Pour revenir à l'idée initiale de "débat", je dirais qu'il est plus intéressant de le placer non pas sur le point de vue des réalisateurs, mais plutôt sur le ressenti des spectateurs. Chacun peut alors débattre sur "j'ai préféré tel film, car j'ai trouvé cette technologie plus immersive" ou sur "Gemini Man a un rendu de démo d'écran OLED à la Fnac" ! Pour ce qui est de mon avis (si on me le demande, sait-on jamais ?), je suis resté hermétique à Avatar car, justement, et malgré une technologie dingue, j'ai eu le sentiment d'un film d'animation avec des fonds verts à gogo ou absolument rien n'était vrai. A l'inverse, j'ai trouvé le HFR très convaincant sur Gemini Man (après un léger temps d'adaptation toutefois) et ce sur bon nombre de scènes, avec une gestion de la 3D et de la profondeur de champ assez folle (détail anodin : rien que le modelé de la lunette du fusil de précision sur la première scène m'avait scotché !).
Si je devais conclure mon propos afin qu'il soit plus clair, c'est que chacun a raison, les réas comme les spectateurs. On peut être sensible à toutes sortes de procédés, technologies ou bien à un seul (ou à rien, mais dans ce cas il faudrait se poser la question de savoir si on aime vraiment le cinéma !). Mais ce qu'on doit avant tout se demander pour savoir si c'est utile ou pas (et les réas font, je pense, cette démarche) c'est : "cela a-t-il rendu le film, l'expérience, plus immersive, plus vivante POUR MOI ?

alex
25/10/2019 à 10:50

Il a absolument raison, les ourils et la technologie ne font pas un film à eux seuls, ça doit servir une histoire et non pas représenter le seul interet du film qui sans cette particularité serait d'une banalité folle ...

Grift
25/10/2019 à 10:25

@hasgarn : merci pour votre ajout au sujet.
mais ca ne répond pas a tout.

Si on se dit que c'est a la sorti du logiciel ca veut dire qu'on se retrouve avec soit :
- Un film en 24 image par seconde et on pert l'intérêt du tournage en 120 i/s sur les "bonne scène". Bon ok pourquoi pas.
- Soit un film en 120/i par seconde avec ptet 10% du film qui exploite la technologie.
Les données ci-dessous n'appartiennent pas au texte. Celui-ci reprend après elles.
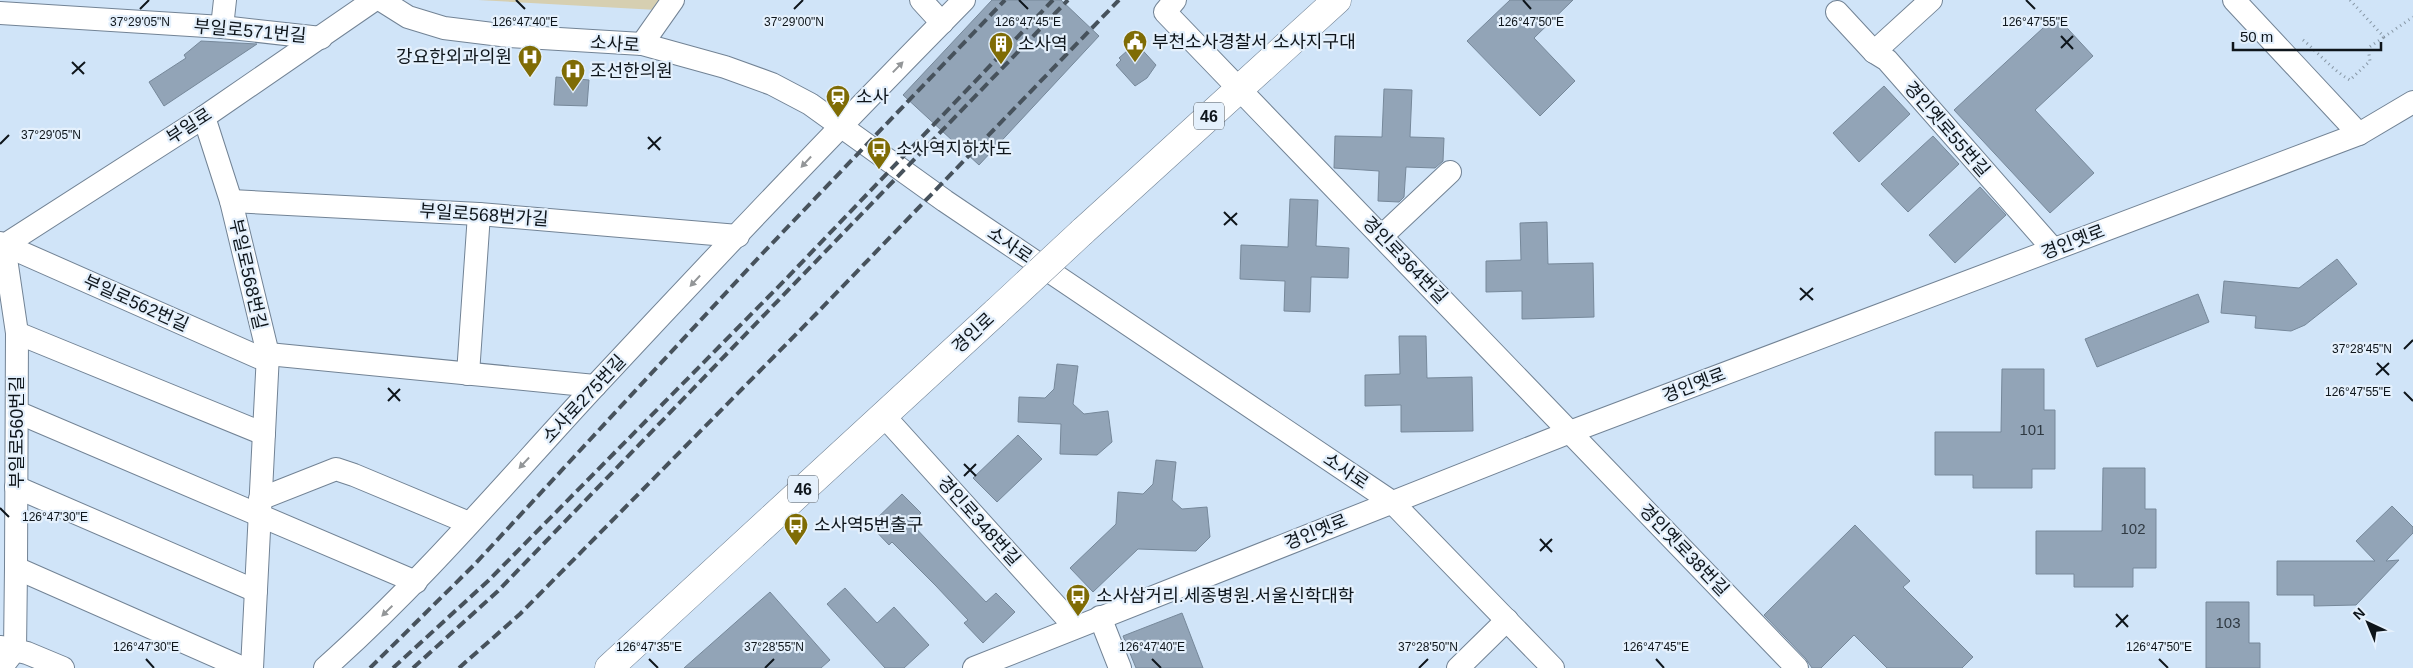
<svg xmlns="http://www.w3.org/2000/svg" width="2413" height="668" font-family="Helvetica,'Noto Sans KR',sans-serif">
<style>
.green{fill:#d6cfb1}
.building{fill:#92a4b7;stroke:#76889a}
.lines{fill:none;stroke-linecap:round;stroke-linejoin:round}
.minor-casing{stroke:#728395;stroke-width:24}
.major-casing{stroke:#728395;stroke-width:29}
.path{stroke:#8797a5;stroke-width:3;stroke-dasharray:1 4;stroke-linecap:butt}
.minor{stroke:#fff;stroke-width:22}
.major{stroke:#fff;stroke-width:28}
.rail{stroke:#47525c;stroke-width:4;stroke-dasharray:10 5;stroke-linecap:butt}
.major-bridge-casing{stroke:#728395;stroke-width:29;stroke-linecap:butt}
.major-bridge{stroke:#fff;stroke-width:28}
.oneway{fill:#939698}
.ticks{fill:none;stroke:#0e151b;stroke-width:2}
.labels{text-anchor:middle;stroke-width:4.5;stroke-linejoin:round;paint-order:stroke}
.number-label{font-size:15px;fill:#2f3942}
.shield{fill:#e4f0fc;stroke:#4e575e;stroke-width:1}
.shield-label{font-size:16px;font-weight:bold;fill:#0e151b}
.street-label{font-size:18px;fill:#0e151b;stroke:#e4f0fc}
.poi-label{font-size:18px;fill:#0e151b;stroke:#e4f0fc;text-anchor:start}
.ticks-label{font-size:12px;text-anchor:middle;fill:#0e151b;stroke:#e4f0fc;stroke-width:4.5;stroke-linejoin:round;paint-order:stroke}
</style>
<rect width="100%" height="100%" fill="#d0e4f8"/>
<!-- green -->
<path class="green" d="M478 0H661L657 10Z"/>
<!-- building -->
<g class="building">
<path d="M992 0H1061L1099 36 979 165 903 95Z"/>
<path d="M1510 0H1573L1534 38 1575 81 1540 116 1467 41Z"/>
<path d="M2056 16 2093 56 2035 110 2094 173 2050 213 1954 110Z"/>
<path d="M201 41 257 44 164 106 149 82 186 58 184 55Z"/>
<path d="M1136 43 1156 65 1147 78 1135 86 1116 65 1121 60 1119 58Z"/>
<path d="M556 77 589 80 587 106 554 105Z"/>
<path d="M1884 86 1910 114 1859 162 1833 133Z"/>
<path d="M1384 89 1412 90 1410 137 1444 138 1443 161 1435 168 1406 167 1404 197 1399 202 1378 201 1379 171 1334 168 1335 136 1382 137Z"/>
<path d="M1933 136 1959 164 1908 212 1881 184Z"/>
<path d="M1980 187 2006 215 1955 263 1929 235Z"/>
<path d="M1290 199 1318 200 1316 246 1349 248 1348 278 1311 277 1310 312 1284 311 1285 281 1240 279 1241 245 1288 247Z"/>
<path d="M1547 222 1548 264 1593 263 1594 317 1522 319V291L1486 292V261L1521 260 1520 223Z"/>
<path d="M2337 259 2357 284 2305 325 2291 331 2255 328 2256 316 2221 313 2224 281 2299 288Z"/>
<path d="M2198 294 2209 322 2097 367 2085 339Z"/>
<path d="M1399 336H1426L1427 378 1472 377 1473 431 1401 432V405L1365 406V375L1400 374Z"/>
<path d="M1057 364 1078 366 1073 404 1084 414 1108 411 1112 442 1097 455 1060 454 1061 424 1018 422 1019 397 1045 398 1054 389Z"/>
<path d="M2002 369H2044V410H2055V469H2032V488H1973V475H1935V432H2001Z"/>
<path d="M1018 435 1042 459 997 502 973 478Z"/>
<path d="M1156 460 1176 462 1172 500 1182 509 1207 507 1210 537 1196 551 1138 549 1093 592 1070 568 1116 524 1118 492 1143 494 1153 484Z"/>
<path d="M2103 468H2145V509H2156V568H2133V587H2074V574H2036V531H2102Z"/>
<path d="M902 494 921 513 911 523 943 557 986 602 996 593 1015 612 983 643 964 623 968 620 936 586 892 542 889 545 870 525Z"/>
<path d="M2392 506 2413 527V533L2386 561 2399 560 2356 605 2314 606V595H2277V561H2375L2356 541Z"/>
<path d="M1855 525 1910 581 1903 587 1973 657 1962 668H1887L1854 635 1821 668H1812L1806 659 1764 615Z"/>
<path d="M845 588 877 623 894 607 929 645 904 668H885L827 604Z"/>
<path d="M770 592 830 660 821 668H684Z"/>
<path d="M2206 602H2249V643H2260V668H2206Z"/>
<path d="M1182 613 1203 668H1136L1123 636Z"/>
</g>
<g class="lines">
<defs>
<g id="minor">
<path d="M381 0 408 17 444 28 509 36 642 44 725 67 772 84 810 104 945 201 1392 502 1553 668"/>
<path d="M921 0 942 23"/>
<path d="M1175 0 1165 12 1797 668"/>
<path d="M2234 0 2359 134"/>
<path d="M1837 12 1874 52 1887 60 2053 249"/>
<path d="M0 13 222 27 321 38"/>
<path d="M222 27 225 0"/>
<path d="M642 44 673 0"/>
<path d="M1874 52 1931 0"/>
<path d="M204 117 231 201 268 354 252 668"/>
<path d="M231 201 479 214 738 236"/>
<path d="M1382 236 1450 172"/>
<path d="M0 243 267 361"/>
<path d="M0 248 204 117 374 0"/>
<path d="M17 333 264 434"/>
<path d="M268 354 595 386"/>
<path d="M468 374 479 214"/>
<path d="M17 412 416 582"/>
<path d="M884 416 1075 627"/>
<path d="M16 487 256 591"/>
<path d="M260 499 336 469 354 475 469 523"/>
<path d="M16 568 243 668"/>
<path d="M1100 617 1120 668"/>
<path d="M1 647 27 653 63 668"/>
<path d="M1 668 15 650 16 568 17 333 4 245"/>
<path d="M325 668C423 581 506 482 595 386 716 256 839 127 964 0"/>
<path d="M974 668 1570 432 2359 134 2413 102"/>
<path d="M1458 668 1507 620"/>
</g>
<g id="major">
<path d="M1082 232 1337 0"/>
<path d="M609 668 997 311"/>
</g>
</defs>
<!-- minor casing -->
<use href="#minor" class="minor-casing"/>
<!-- major casing -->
<use href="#major" class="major-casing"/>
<!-- path -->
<g class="path">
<path d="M2350 0 2384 37 2413 17"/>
<path d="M2303 40C2319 53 2332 70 2350 80L2370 61 2368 48 2384 37"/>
</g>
<!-- minor -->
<use href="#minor" class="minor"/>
<!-- major -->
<use href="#major" class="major"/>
<!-- rail -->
<g class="rail">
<path d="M370 668 474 565 760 256 1005 0"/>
<path d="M393 668 488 581 784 281 1053 0"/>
<path d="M413 668 498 591 1068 0"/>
<path d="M459 668 520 614 816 314 1119 0"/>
</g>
<defs>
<path id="major-bridge" d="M997 311 1082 232"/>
</defs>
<!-- major-bridge casing -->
<use href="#major-bridge" class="major-bridge-casing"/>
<!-- major-bridge -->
<use href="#major-bridge" class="major-bridge"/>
</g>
<!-- one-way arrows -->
<defs><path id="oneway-solid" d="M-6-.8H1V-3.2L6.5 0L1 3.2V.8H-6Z" transform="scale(1.25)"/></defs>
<g class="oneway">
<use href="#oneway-solid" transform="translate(898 67) rotate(-46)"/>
<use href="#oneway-solid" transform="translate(806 162) rotate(133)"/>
<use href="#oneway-solid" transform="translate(695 281) rotate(133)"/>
<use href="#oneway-solid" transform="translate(524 463) rotate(133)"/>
<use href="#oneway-solid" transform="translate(387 611) rotate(136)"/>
</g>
<!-- ticks -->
<path class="ticks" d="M516 0 525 9M1019 0 1028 9M1523 0 1531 9M2026 0 2035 9M140 9 149 0M794 9 803 0M2061 36 2073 49M2061 48 2073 36M72 62 84 74M72 74 85 62M648 137 660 150M0 144 9 135M648 149 661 137M1224 212 1237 225M1224 225 1237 213M1800 288 1813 300M1800 300 1813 288M2404 349 2413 340M2377 363 2389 375M2376 375 2389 363M388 388 400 401M2404 392 2413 401M388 401 400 389M964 464 976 476M964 476 976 464M0 508 9 517M1540 539 1552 552M1540 551 1552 539M2116 614 2128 627M2116 627 2128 615M146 659 154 668M649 659 658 668M1152 659 1161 668M1656 659 1664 668M2159 659 2168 668M765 668 774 659M1419 668 1428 659"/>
<!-- icons -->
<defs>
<symbol id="civic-pin" viewBox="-11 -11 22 30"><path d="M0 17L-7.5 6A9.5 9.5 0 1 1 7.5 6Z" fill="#7f6c05" stroke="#e4f0fc"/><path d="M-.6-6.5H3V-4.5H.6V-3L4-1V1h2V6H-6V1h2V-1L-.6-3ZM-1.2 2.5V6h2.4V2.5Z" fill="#fff"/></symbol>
<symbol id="building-pin" viewBox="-11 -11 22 30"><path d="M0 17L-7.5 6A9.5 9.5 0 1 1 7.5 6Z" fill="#7f6c05" stroke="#e4f0fc"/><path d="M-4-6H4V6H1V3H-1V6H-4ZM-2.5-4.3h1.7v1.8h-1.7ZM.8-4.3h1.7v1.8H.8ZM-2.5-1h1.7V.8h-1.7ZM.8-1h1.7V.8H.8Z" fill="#fff"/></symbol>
<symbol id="hospital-pin" viewBox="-11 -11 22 30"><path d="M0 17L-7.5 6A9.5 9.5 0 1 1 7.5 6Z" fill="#7f6c05" stroke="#e4f0fc"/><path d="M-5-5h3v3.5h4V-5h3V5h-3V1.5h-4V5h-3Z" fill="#fff"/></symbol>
<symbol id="station-pin" viewBox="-11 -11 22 30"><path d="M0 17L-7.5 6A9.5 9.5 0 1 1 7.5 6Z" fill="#7f6c05" stroke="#e4f0fc"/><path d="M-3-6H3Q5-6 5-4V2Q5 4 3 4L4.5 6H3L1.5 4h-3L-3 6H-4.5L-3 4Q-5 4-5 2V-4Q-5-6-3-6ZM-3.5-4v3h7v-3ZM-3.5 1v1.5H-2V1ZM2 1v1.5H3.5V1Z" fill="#fff"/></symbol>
<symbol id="bus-pin" viewBox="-11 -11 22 30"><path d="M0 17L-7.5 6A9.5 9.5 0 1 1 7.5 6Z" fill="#7f6c05" stroke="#e4f0fc"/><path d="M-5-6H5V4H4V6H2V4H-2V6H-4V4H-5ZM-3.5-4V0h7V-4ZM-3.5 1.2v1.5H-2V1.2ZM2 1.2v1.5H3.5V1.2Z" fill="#fff"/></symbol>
</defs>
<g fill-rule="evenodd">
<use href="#civic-pin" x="1121" y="28" width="28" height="38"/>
<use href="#building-pin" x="987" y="30" width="28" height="38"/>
<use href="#hospital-pin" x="516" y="43" width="28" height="38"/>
<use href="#hospital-pin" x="559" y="57" width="28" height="38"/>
<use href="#station-pin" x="824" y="83" width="28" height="38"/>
<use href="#bus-pin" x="865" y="135" width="28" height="38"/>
<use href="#bus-pin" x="782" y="511" width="28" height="38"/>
<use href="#bus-pin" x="1064" y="582" width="28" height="38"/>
</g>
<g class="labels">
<!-- number labels -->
<g class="number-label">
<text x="2032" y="435">101</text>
<text x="2133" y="534">102</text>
<text x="2228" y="628">103</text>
</g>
<!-- shield labels -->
<g class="shield">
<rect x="1194" y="102.5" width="30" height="27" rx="4"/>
<rect x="788" y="475.5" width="30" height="27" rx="4"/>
</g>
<g class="shield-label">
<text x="1209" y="122">46</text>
<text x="803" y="495">46</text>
</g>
<!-- street labels -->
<g class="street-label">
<text transform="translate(250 31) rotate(5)" y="6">부일로571번길</text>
<text transform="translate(615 44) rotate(4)" y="6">소사로</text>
<text transform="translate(189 126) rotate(-33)" y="6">부일로</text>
<text transform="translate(1947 129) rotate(49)" y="6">경인옛로55번길</text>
<text transform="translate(484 215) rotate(4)" y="6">부일로568번가길</text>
<text transform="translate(2073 242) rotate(-21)" y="6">경인옛로</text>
<text transform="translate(1010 245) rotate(34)" y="6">소사로</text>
<text transform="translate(1405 260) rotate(46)" y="6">경인로364번길</text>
<text transform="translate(248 274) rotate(77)" y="6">부일로568번길</text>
<text transform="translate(136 303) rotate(24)" y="6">부일로562번길</text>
<text transform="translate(973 333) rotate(-43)" y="6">경인로</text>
<text transform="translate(1694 385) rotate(-21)" y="6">경인옛로</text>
<text transform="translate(584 399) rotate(-47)" y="6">소사로275번길</text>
<text transform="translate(17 432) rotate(-90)" y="6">부일로560번길</text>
<text transform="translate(1346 471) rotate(34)" y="6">소사로</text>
<text transform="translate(979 521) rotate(48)" y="6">경인로348번길</text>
<text transform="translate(1316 532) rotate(-22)" y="6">경인옛로</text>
<text transform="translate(1684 550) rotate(46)" y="6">경인옛로38번길</text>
</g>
<!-- poi labels -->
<g class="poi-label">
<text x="1152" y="48">부천소사경찰서 소사지구대</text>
<text x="1018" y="50">소사역</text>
<text x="512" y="63" text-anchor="end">강요한외과의원</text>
<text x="590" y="77">조선한의원</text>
<text x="856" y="103">소사</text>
<text x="896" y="155">소사역지하차도</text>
<text x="814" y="531">소사역5번출구</text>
<text x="1096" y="602">소사삼거리.세종병원.서울신학대학</text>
</g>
</g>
<g class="ticks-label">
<text x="140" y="26">37°29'05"N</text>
<text x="794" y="26">37°29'00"N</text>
<text x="1531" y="26">126°47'50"E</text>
<text x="525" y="26">126°47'40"E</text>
<text x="1028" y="26">126°47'45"E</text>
<text x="2035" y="26">126°47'55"E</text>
<text x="51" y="139">37°29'05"N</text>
<text x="2362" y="353">37°28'45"N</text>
<text x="2358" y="396">126°47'55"E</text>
<text x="55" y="521">126°47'30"E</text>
<text x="146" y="651">126°47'30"E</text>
<text x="649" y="651">126°47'35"E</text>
<text x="1152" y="651">126°47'40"E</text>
<text x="1656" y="651">126°47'45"E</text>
<text x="2159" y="651">126°47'50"E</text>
<text x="774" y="651">37°28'55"N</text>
<text x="1428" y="651">37°28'50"N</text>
</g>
<!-- north arrow -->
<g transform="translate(2368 623) rotate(316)" stroke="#e4f0fc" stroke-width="4" paint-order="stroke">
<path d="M0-4L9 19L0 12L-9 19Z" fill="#0e151b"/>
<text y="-8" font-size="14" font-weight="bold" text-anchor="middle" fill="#0e151b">N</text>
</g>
<!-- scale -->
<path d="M2233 42v8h148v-8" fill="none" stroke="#0e151b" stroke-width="2.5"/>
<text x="2240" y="42" font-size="15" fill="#0e151b" stroke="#e4f0fc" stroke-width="4" paint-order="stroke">50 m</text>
</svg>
Et donc on mise sur le fait que les salles vont s'équiper pour des films qui utilisent que très partiellement le truc ? Ca me parait difficile à faire "prendre" cette techno vu comme ça.

Quelque chose m'échappe dans ce que dit Cameron.

Madolic
25/10/2019 à 09:56

En même temps c'est totalement en raccord avec votre critique de Gemini Man @Ecranlarge
Vous aviez admis que le côté négatif était que le décor faisait carton pâte pendant les scènes plus banales.

captp
25/10/2019 à 07:44

Pour le coup quand Cameron parle technique je l'écoute avec attention.